### Exercise input ###
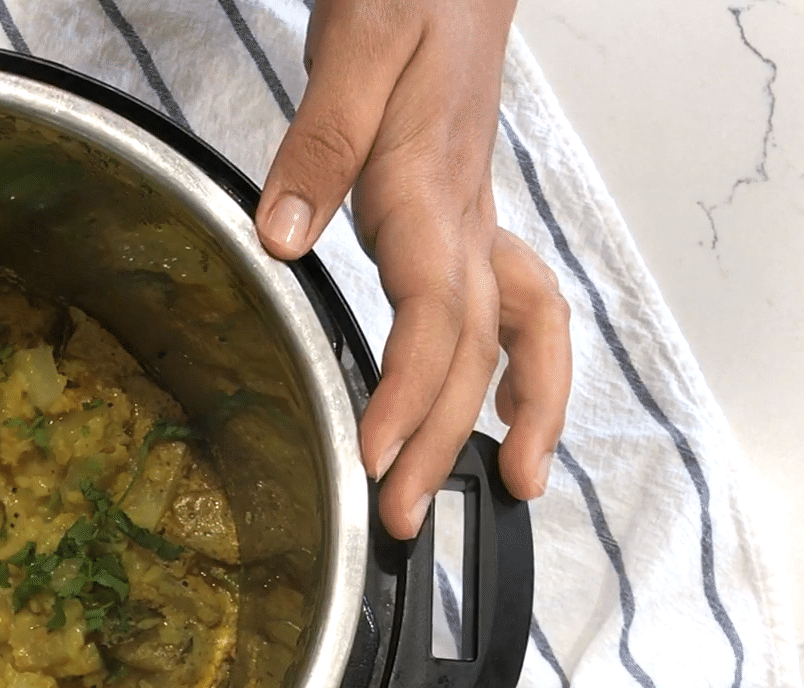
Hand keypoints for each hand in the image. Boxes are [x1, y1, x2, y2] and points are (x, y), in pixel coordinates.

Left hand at [254, 0, 570, 539]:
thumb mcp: (355, 50)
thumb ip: (317, 140)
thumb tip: (283, 229)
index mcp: (431, 190)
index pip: (432, 316)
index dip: (405, 395)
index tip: (372, 457)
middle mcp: (466, 218)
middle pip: (473, 351)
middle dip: (443, 443)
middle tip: (404, 520)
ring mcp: (477, 222)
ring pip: (520, 334)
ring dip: (519, 415)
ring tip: (512, 489)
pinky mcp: (470, 219)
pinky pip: (515, 307)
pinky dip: (519, 368)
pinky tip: (499, 410)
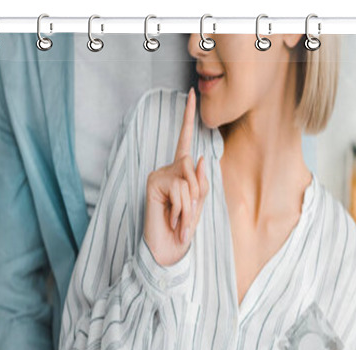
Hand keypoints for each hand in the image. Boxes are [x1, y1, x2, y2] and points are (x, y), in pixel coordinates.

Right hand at [144, 87, 209, 266]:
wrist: (169, 249)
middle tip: (189, 217)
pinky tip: (172, 220)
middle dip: (197, 193)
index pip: (185, 140)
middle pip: (191, 165)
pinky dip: (181, 209)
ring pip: (187, 179)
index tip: (191, 94)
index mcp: (181, 171)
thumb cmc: (183, 228)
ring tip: (181, 223)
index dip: (188, 118)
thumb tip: (200, 158)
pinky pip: (179, 189)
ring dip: (190, 206)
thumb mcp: (198, 205)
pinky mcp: (153, 183)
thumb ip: (201, 183)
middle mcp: (169, 169)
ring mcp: (159, 174)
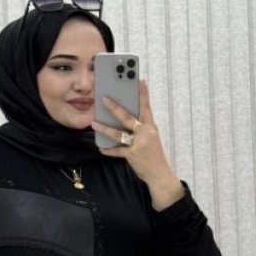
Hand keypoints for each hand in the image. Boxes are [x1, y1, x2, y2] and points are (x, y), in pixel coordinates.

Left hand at [92, 80, 183, 207]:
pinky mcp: (133, 156)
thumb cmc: (154, 154)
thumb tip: (125, 115)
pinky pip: (118, 151)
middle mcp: (146, 134)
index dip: (143, 94)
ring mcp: (139, 145)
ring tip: (94, 123)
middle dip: (115, 108)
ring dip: (105, 129)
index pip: (146, 108)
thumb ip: (141, 126)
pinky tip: (101, 148)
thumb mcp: (151, 138)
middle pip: (128, 118)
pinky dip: (109, 150)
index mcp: (151, 127)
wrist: (160, 175)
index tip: (140, 80)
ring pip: (119, 134)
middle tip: (103, 98)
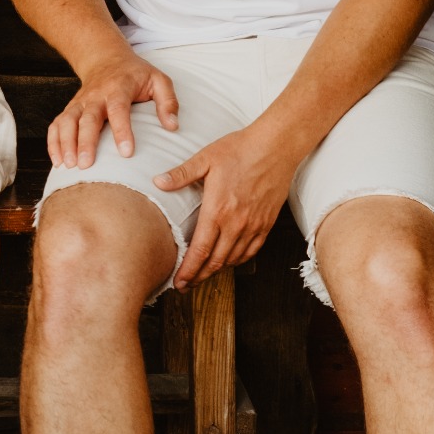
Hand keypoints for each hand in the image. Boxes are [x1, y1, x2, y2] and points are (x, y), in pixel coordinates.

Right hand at [47, 53, 179, 169]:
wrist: (106, 59)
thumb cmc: (135, 75)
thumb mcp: (158, 80)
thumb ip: (168, 102)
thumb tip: (172, 126)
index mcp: (119, 88)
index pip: (118, 109)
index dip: (121, 131)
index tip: (126, 152)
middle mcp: (95, 95)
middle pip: (87, 118)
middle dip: (84, 142)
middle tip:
###
» Task goal
In the entries above, find the line with "middle mcp: (169, 169)" and the line with "ring mcp: (139, 145)". Return exactly those lines and all the ones between them, pictures excluded.

» Response area
middle mcp: (169, 169)
ring mcp: (159, 174)
Hand keypoints for each hand in the image. Boxes are [x1, y1, x2, y2] and points are (x, y), in pixel coordinates.

Left hand at [92, 80, 183, 207]:
pinky mcp: (133, 156)
thumb cmc: (154, 154)
thumb tip: (125, 115)
pinky pip: (118, 151)
middle mcp: (146, 134)
index dip: (143, 94)
ring mcp: (139, 145)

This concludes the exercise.